It's an exponential algorithm. The first itteration makes 4 then 16 then 64
and so on.
6 itterations makes a list of 4096 triangles. 7 itterations should make 16k
triangles, but
it won't finish in MrEd. I ran it overnight in MzScheme, don't know how long
it took, but
it took longer than the several minutes I waited before I left.
I'm running (most likely) a debug build for both MrEd and MzScheme.
Here are some more details and some related questions:
4096 triangles takes only a few seconds, I would expect 16k triangles to
take about 4 times as long
instead, after several minutes, MrEd vanishes from my screen without a
trace. :-( --- hey, wait a minute,
this is Scheme, that's not supposed to happen! If it's running out of
memory, shouldn't it post some sort of
error or something? Is this happening because I'm running debug? I assume it
will run faster if I rebuild retail.
So now I'm wondering about tail-call optimization and how/whether MzScheme
uses the/a stack etc.
As for tail call stuff:
In the code above, gen-terrain uses a tail call, i.e. nothing happens to the
value returned by the
recursive call to gen-terrain. So, as I understand it, this will get
replaced by a simple loop by
the compiler.
Now, new-triangles, on the other hand is not a tail call, since the
recursive call returns to append.
I rewrote using a tail call like this:
(define (new-triangles old-v new-v)
(if (null? old-v) new-v
(new-vertices (cdr old-v) (append
(calculate-new-triangles (caar old-v)
(cadar old-v) (caddar old-v))
new-v))))
Now, when I run, it finishes after a few momemnents. So obviously the
compiler is treating the two versions of the routine differently. Does it
use a stack to implement the original, non-tail version?
I have a textbook, which describes an optimization that uses
"continuation-passing-style". I started reading about the CPS
transformation, but only gave the chapter a quick once over, since then I've
gotten interested in the OpenGL stuff again and haven't spent much time on
the other studying, so I only have a first notion of how the CPS
transformation works --- already several months old..
Here's my "first notion" of how it works: the compiler, adds a new paramter
to the function. The new parameter is a function that represents the
"continuation" of the computation when the routine finishes. By re-writing
the code using
CPS, any recursive routine then can be transformed into a routine which can
be "flow-charted" (is this sentence true.)
"Flow charted" means that recursive calls are replaced by loops (are
stacks/lists needed?). Finally the "flow-charted" version is used to
generate machine code in later stages of the compiler.
So now I wonder, what is the relationship between tail-call optimizatioin
and "CPS transformations"?
Scheme is tail-call optimized as part of the r5rs, what about other compiler
optimizations, are they required by the spec?
What about MzScheme, what optimizations, transformations does it implement?
Could a CPS transformation, or other optimization, potentially change the
semantics of an algorithm? What if you want it to be slow and use more
memory?
Shriram once said in an email, that tail call optimization was "the most
profound advancement in compiler technology"
--- or something to that affect. (Please forgive, if I've misquoted, if it's
important, I can dig and find the original mail.) I can explain to people
how the simpler version works --- i.e. how a simple tail call is replaced
with a goto and hence avoids using extra stack opperations. Can someone
explain why this is so profound?
Thanks.

**Task instructions**:
1. Answer these questions using the post:
(a) How many triangles does a list made with 6 iterations contain?
(b) Why is the original new-triangles not a tail call?
(c) In the writer's first notion of the CPS transformation, what does the new parameter represent?
2. Copy the part of the post that begins with "Scheme is tail-call" and ends with "does it implement?", swapping "the spec" for "the standard".

**Dataset**:
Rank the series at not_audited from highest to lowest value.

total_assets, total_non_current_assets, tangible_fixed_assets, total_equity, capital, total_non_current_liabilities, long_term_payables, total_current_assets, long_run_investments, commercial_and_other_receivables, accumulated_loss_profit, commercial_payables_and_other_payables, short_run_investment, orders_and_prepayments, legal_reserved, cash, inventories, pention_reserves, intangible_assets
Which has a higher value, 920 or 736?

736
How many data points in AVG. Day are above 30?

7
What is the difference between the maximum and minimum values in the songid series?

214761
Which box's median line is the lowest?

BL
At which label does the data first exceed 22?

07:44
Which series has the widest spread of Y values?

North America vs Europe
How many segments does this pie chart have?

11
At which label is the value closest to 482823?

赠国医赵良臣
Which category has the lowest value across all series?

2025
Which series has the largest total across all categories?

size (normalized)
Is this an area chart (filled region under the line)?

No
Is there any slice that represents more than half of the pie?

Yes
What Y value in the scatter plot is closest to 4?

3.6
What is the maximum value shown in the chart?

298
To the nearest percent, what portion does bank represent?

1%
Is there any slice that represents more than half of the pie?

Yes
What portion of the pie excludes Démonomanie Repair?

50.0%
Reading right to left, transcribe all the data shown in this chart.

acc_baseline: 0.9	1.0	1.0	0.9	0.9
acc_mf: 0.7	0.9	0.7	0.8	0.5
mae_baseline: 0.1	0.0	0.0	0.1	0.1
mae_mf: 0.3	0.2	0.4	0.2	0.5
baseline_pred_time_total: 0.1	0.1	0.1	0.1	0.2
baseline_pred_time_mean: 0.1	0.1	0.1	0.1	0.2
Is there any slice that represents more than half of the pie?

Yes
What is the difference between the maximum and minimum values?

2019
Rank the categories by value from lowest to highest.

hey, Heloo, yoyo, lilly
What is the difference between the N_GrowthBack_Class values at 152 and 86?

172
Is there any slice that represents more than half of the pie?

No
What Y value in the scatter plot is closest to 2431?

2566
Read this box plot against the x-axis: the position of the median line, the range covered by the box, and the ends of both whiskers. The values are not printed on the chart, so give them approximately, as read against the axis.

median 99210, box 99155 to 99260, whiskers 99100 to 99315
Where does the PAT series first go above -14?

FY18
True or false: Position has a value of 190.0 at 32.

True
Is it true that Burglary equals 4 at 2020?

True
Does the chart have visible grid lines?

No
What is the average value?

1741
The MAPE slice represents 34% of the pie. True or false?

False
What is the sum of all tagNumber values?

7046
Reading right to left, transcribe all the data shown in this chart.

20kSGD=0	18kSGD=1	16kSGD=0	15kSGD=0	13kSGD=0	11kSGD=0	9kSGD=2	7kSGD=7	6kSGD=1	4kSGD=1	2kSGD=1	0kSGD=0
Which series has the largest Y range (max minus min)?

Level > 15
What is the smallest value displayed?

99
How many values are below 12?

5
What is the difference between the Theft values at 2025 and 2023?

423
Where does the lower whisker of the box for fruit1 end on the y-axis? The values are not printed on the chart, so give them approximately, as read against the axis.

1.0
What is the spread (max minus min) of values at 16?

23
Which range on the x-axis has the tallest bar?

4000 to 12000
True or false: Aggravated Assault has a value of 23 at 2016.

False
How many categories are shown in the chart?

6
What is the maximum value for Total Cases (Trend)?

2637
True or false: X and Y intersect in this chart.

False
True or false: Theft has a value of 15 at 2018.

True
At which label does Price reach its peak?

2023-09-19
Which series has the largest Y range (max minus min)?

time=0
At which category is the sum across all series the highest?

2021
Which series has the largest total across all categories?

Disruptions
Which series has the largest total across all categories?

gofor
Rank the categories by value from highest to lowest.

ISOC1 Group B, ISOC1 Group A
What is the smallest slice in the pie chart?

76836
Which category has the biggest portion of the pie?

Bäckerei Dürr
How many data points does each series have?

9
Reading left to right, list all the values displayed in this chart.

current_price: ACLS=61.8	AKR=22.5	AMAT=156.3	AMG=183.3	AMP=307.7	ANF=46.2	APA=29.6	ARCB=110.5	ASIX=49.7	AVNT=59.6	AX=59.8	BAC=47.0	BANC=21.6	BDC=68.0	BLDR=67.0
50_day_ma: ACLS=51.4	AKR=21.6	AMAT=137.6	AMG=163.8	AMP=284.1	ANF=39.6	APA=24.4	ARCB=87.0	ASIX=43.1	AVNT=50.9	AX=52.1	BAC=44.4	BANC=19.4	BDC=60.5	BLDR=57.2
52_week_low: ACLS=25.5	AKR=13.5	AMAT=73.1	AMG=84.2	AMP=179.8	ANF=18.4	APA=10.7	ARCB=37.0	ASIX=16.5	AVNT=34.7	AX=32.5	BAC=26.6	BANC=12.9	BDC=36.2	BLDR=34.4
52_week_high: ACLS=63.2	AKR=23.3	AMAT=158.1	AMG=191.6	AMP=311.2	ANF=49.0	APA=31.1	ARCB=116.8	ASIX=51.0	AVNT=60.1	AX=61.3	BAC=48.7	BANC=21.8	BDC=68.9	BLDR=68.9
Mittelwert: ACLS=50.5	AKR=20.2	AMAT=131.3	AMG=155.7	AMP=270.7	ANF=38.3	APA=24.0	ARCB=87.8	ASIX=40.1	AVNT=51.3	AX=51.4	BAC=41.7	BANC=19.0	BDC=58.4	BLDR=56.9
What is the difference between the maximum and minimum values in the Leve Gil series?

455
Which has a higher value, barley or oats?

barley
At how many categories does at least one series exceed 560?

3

**Solutions**:
1.
(a) 4096 triangles.
(b) The recursive call returns to append.
(c) The "continuation" of the computation when the routine finishes.

2.
Scheme is tail-call optimized as part of the r5rs, what about other compiler
optimizations, are they required by the standard?
What about MzScheme, what optimizations, transformations does it implement?